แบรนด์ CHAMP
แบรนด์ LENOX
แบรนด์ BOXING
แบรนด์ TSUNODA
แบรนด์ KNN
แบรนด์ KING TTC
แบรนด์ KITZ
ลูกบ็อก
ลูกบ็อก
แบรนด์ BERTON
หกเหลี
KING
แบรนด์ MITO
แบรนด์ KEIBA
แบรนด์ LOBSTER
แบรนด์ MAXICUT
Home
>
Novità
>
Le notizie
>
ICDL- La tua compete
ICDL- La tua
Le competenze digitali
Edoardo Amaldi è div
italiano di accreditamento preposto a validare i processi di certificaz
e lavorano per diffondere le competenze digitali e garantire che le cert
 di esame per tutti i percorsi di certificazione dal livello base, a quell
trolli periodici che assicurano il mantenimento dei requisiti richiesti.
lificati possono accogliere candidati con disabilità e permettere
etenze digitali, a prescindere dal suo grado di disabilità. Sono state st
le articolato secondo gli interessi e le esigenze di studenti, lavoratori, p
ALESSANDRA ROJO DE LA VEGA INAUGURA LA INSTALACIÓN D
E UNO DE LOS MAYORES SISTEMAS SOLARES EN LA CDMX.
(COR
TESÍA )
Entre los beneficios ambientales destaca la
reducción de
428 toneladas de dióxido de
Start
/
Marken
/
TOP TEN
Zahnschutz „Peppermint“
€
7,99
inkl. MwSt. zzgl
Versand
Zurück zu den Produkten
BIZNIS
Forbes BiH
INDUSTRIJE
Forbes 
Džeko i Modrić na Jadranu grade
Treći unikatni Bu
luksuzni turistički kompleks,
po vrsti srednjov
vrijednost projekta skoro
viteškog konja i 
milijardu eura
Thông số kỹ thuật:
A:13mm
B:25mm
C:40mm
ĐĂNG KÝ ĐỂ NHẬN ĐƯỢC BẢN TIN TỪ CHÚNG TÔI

—————

• Your objective:
Exact copies of the lines from the one containing "แบรนด์ MAXICUT" through the final line of the records are all the answer should hold.

• Problem solution:
แบรนด์ MAXICUT
Home
>
Novità
>
Le notizie
>
ICDL- La tua compete
ICDL- La tua
Le competenze digitali
Edoardo Amaldi è div
italiano di accreditamento preposto a validare i processi di certificaz
e lavorano per diffondere le competenze digitali e garantire che le cert
 di esame per tutti i percorsi di certificazione dal livello base, a quell
trolli periodici che assicurano il mantenimento dei requisiti richiesti.
lificati possono accogliere candidati con disabilità e permettere
etenze digitali, a prescindere dal suo grado di disabilità. Sono state st
le articolato secondo gli interessi e le esigenze di studenti, lavoratori, p
ALESSANDRA ROJO DE LA VEGA INAUGURA LA INSTALACIÓN D
E UNO DE LOS MAYORES SISTEMAS SOLARES EN LA CDMX.
(COR
TESÍA )
Entre los beneficios ambientales destaca la
reducción de
428 toneladas de dióxido de
Start
/
Marken
/
TOP TEN
Zahnschutz „Peppermint“
€
7,99
inkl. MwSt. zzgl
Versand
Zurück zu den Produkten
BIZNIS
Forbes BiH
INDUSTRIJE
Forbes 
Džeko i Modrić na Jadranu grade
Treći unikatni Bu
luksuzni turistički kompleks,
po vrsti srednjov
vrijednost projekta skoro
viteškog konja i 
milijardu eura
Thông số kỹ thuật:
A:13mm
B:25mm
C:40mm
ĐĂNG KÝ ĐỂ NHẬN ĐƯỢC BẢN TIN TỪ CHÚNG TÔI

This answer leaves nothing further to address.